Matt Damon's red herring is played by Bryce Dallas Howard, daughter of famous director Ron Howard. Her character is just aggressive and off-kilter enough to make us root against her ending up with Damon. Surprisingly, by Hollywood offspring standards, Howard is quite attractive, in fact more so than de France. This violates yet another Hollywood rule, that the hero must end up with the best-looking woman in the movie. (Quick, name the last movie in which the hero ends up with the less attractive female.)

Damon plays a reluctant psychic. Imagine for a moment what other actors might have done with that part. Jack Nicholson would have gone into convulsions playing the psychic, while making every dead person sound unpleasantly unrepentant. Tom Cruise would have acted as if contacting the dead were a matter of extreme, sweaty intensity -- but would always have emerged afterward with his winning grin intact and a thumbs up sign. Damon, who let himself lapse back into his natural chubbiness for the role, plays the psychic the right way -- abashedly. There are no histrionics, only a semi-apologetic explanation for his gift, or, as he sees it, curse. And while conveying messages from the dead he comes across as a slightly absent-minded guy who is trying to remember something hovering on the edge of his consciousness.
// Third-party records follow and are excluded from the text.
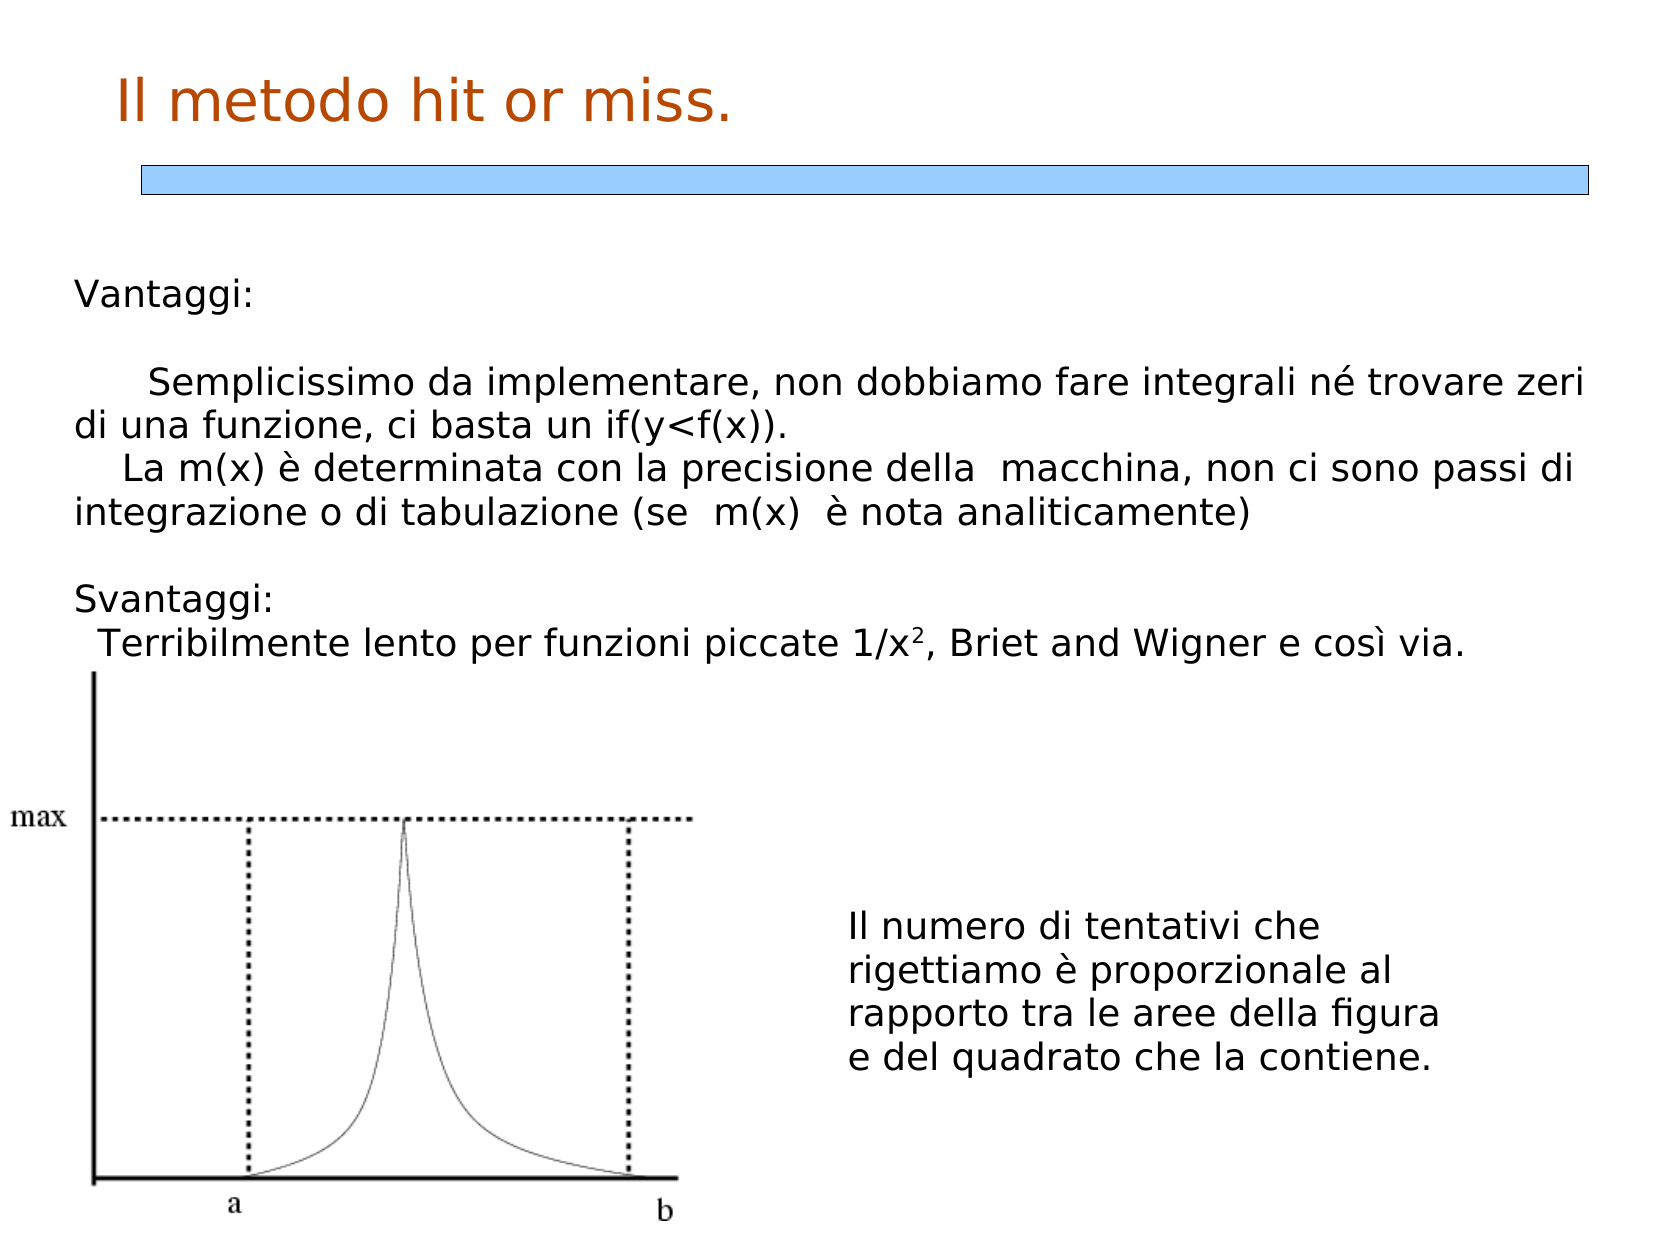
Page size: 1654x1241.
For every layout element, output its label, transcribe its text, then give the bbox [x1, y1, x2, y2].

text_box Vantaggi: Semplicissimo da implementare, non dobbiamo fare integrali né trovare zeri di una funzione, ci basta un if(y<f(x)). La m(x) è determinata con la precisione della macchina, non ci sono passi di integrazione o di tabulazione (se m(x) è nota analiticamente) Svantaggi: Terribilmente lento per funzioni piccate 1/x2, Briet and Wigner e così via. [59, 265, 1625, 678]
text_box Il numero di tentativi che rigettiamo è proporzionale al rapporto tra le aree della figura e del quadrato che la contiene. [832, 897, 1483, 1087]
picture [10, 667, 698, 1221]
text_box Il metodo hit or miss. [100, 59, 1282, 143]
Most of us willingly suspend our disbelief for this kind of movie, which is essentially science fiction. But the characters should remain true to themselves, and there was one false note. Damon's character, George Lonegan, has a personality that is nothing but painfully raw, brutal honesty throughout the first three-quarters of the movie. But towards the end, when the little Cockney boy tells Damon where he can find Cecille de France, Damon suddenly acts like a flustered and embarrassed junior high school student and strenuously denies that he likes her. Silly.

And yes, it is The Man With No Name, the director of Unforgiven and Letters from Iwo Jima who helmed this movie. But don't expect Dirty Harry-style action. The pacing is slow, too much so at times.

Verdict: the movie underscores how great both Eastwood and Damon are, partly because it shows their versatility, but that's not quite enough to make it a great movie. Still worth seeing though, especially if you've always wanted to believe in life after death.

As we were leaving the theater I pointed out to my family that there actually have been numerous reports of people who've had near death experiences, whose hearts had actually briefly stopped beating, and who saw a strange luminous light at the moment of their "death."

My son, who is a huge fan of Eastwood's more action-oriented films, retorted, "Well I almost died of boredom during that movie, and I didn't see any light. I mean, my heart didn't actually stop, but I think it came pretty close. And I didn't see anything like that."

4 comments:

Anonymous said...

Jack Nicholson is a national treasure, if anyone's idea of a national treasure is an out-of-control ham who has become a caricature of himself.

John Craig said...

Anonymous -- Amen. It never fails to amaze me how many people think he's a great actor.

Greg said...

I look forward to seeing this movie. Thanks for the review. If you didn't trash it, it is probably pretty good.

John Craig said...

Greg --
Thank you; hope you enjoy the movie.